Further, on Page 38, Exhibit USSR 36, information is
contained of the shooting of Yugoslav prisoners of war in
the camp at Bajsfjord (Norway). After 10th July,
"When an epidemic of typhus broke out in the new
camp, an average of 12 men a day were shot in the
course of the following five to six weeks. By the
end of August, 1942, 350 only of these prisoners
were returned to Bajsfjord, where German S.S.

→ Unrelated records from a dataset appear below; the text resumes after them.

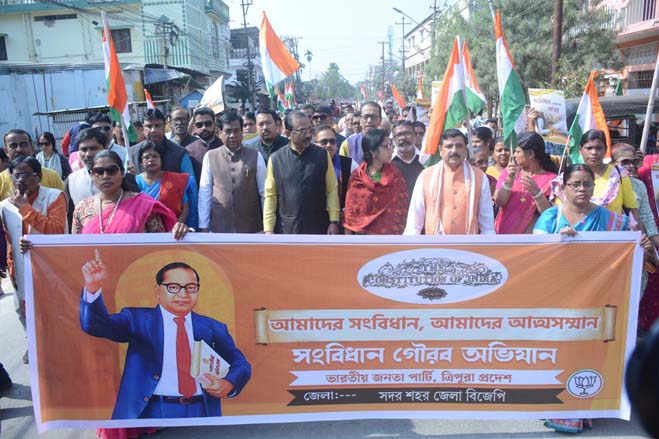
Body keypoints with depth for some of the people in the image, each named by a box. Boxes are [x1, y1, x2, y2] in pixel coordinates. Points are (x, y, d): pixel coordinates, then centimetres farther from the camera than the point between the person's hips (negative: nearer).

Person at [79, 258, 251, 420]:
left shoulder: (215, 329, 10)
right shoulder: (138, 319, 7)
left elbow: (240, 364, 8)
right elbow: (96, 324, -5)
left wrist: (229, 384, -15)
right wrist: (93, 288, -24)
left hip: (202, 412, 1)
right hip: (151, 411, -1)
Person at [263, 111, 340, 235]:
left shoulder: (323, 155, -2)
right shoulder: (276, 159, -2)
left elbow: (332, 189, 0)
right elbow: (270, 196, 0)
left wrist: (334, 221, -5)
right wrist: (269, 229, -2)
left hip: (318, 227, 0)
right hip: (286, 229, 0)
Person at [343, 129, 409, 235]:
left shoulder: (395, 175, 0)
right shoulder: (357, 177, -3)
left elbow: (402, 210, -1)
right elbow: (350, 212, -1)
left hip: (389, 233, 1)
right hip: (362, 232, 0)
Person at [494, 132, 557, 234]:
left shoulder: (550, 179, -3)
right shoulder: (509, 172, 6)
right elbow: (499, 201, -4)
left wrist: (536, 192, -23)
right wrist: (509, 180, -16)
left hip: (532, 232, -2)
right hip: (503, 231, 3)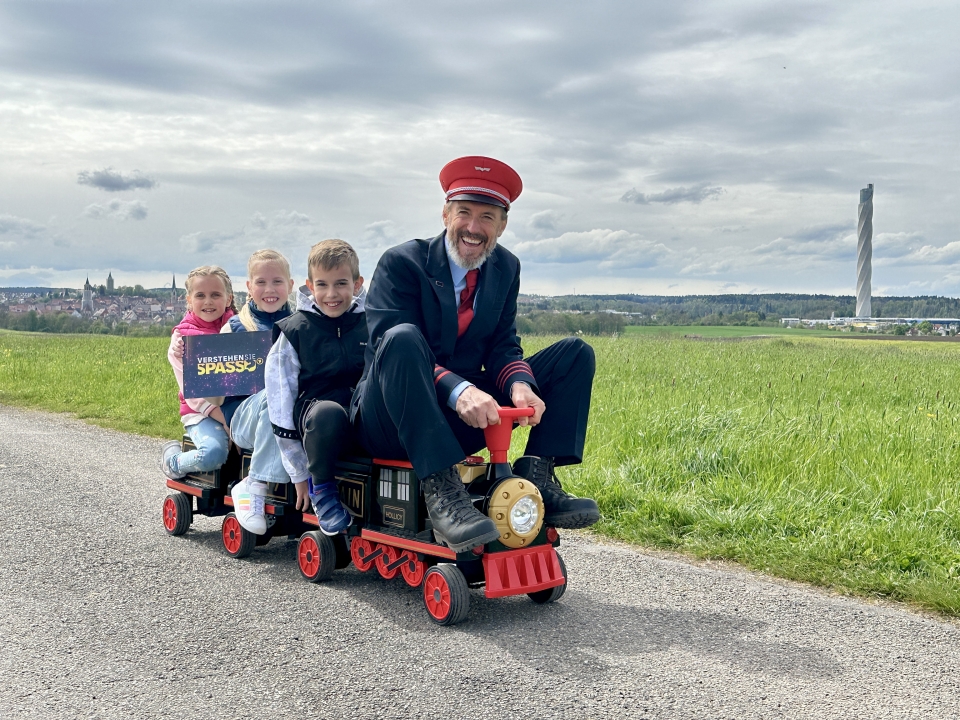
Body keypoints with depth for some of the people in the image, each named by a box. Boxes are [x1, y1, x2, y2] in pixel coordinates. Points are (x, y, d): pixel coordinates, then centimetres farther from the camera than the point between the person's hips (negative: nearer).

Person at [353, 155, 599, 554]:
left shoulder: (505, 268, 8)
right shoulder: (401, 263, -10)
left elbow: (503, 345, 3)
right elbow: (391, 347, -23)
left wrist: (520, 383, -21)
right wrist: (458, 390, -39)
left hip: (461, 424, 6)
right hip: (392, 424, -5)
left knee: (576, 353, -2)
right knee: (403, 338, -39)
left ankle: (535, 477, -15)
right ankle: (442, 494, -40)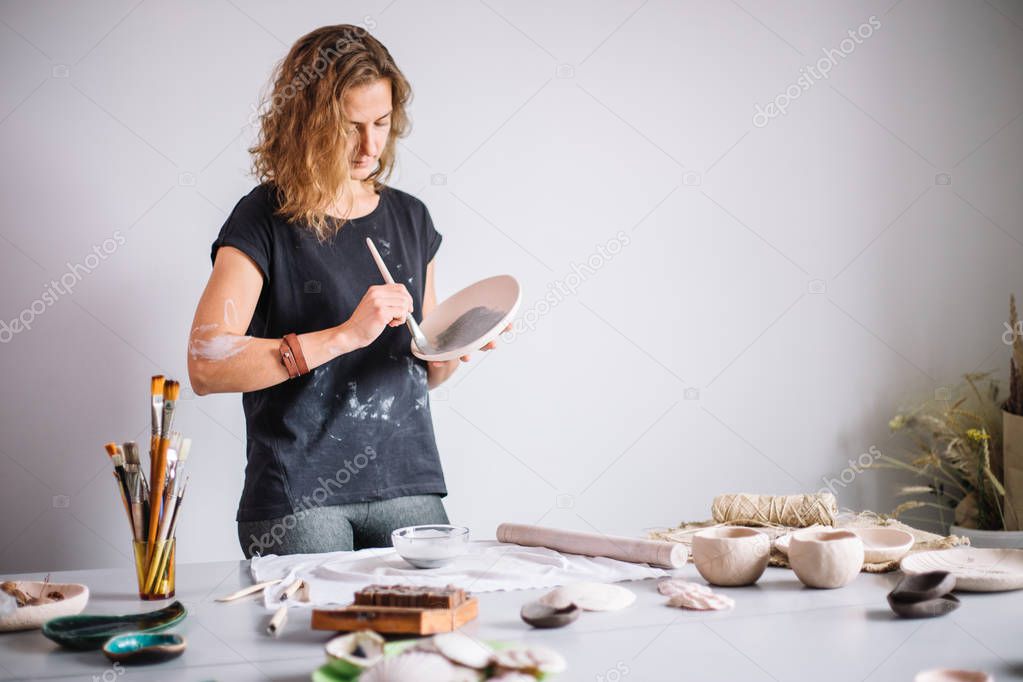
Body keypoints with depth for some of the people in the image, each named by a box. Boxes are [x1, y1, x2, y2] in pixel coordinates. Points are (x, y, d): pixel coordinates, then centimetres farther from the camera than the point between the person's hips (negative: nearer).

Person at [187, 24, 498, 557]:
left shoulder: (409, 218, 11)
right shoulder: (264, 220, -6)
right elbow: (205, 366, -19)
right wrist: (345, 335, -22)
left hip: (409, 488, 5)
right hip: (296, 500, -4)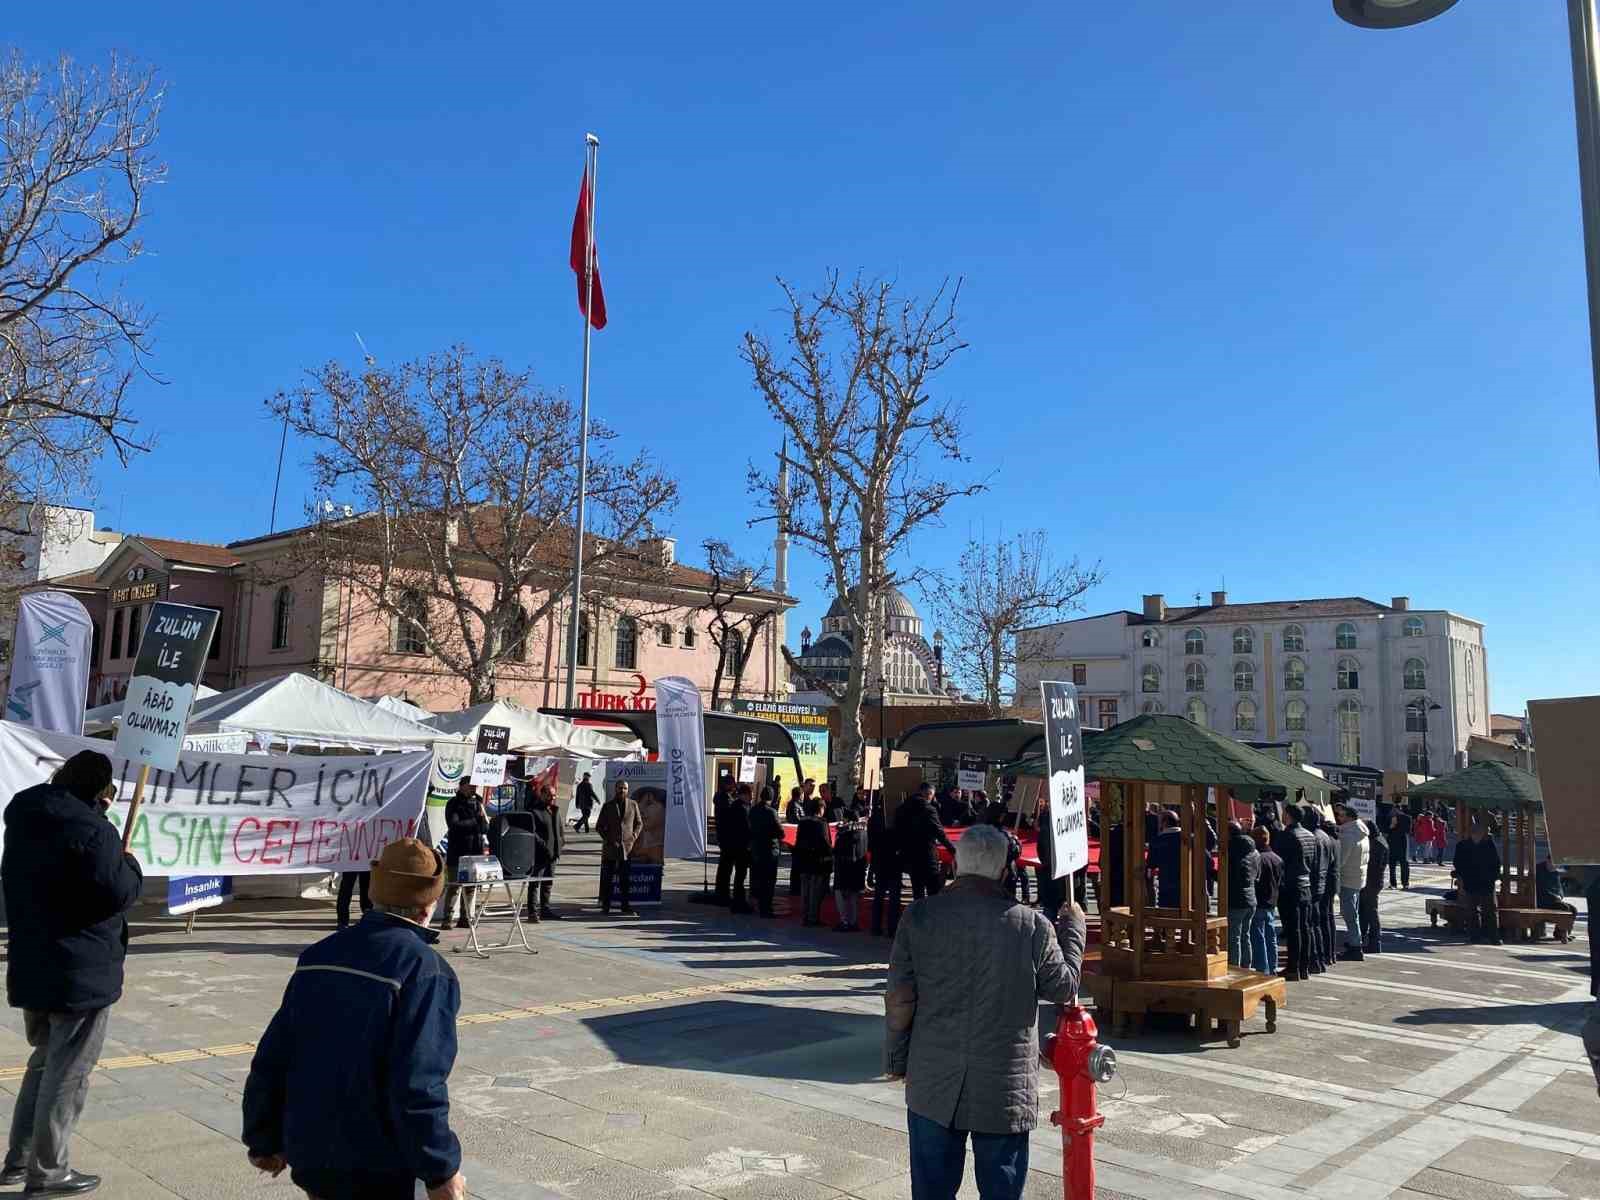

troops continued to exterminate them. In the end
only 200 men remained alive and were transferred
to camp Osen."
I will now omit two paragraphs and pass to the last
paragraph of the same report:-
"On 22nd June, 1943, a transport containing 900
Yugoslav prisoners arrived in Norway. Most of them
were intellectuals, workers and peasants,
prisoners from the ranks of the former Yugoslav
Army or else captured Partisans or men seized as
so-called 'politically suspicious elements.' Some
of them - about 400 - were placed in the still
unfinished camp at Korgen, while the other group
of about 500 was sent ten to twenty kilometers
further on to Osen. The commandant of both camps,
from June, 1942, until the end of March, 1943, was
the S.S. Sturmbannfuehrer Dolps....
I will read into the record an excerpt from Page 39, Exhibit
USSR 36, beginning with the third paragraph from the bottom,
Page 342 of your document book:-
"Besides this terrible treatment of the captured
soldiers of the Yugoslav National Army of
Liberation and the Partisan Detachments, the
Germans also treated prisoners of war from the
ranks of the old Yugoslav Army in complete
contravention of International Law and contrary to
the Geneva Convention on the Treatment of
Prisoners of War, of 1929. In April 1941,
immediately after the occupation of the Yugoslav
territory, the Germans drove into captivity in
Germany about 300,000 noncommissioned officers and
men. The Yugoslav State Commission has at its
disposal much evidence of the unlawful ill-
treatment of these prisoners. We will give here a
few examples only.
A certain incident is described in the Czechoslovak
Government report which I should like to mention here. Its
importance lies not in the fact that it throws a new light
on the methods employed in fascist crimes, but that it took
place at the time when the Hitlerites clearly realised that
their days were numbered. This incident is described in
Appendix 4 to the Czechoslovak Government's report, and I
will describe it briefly and in my own words.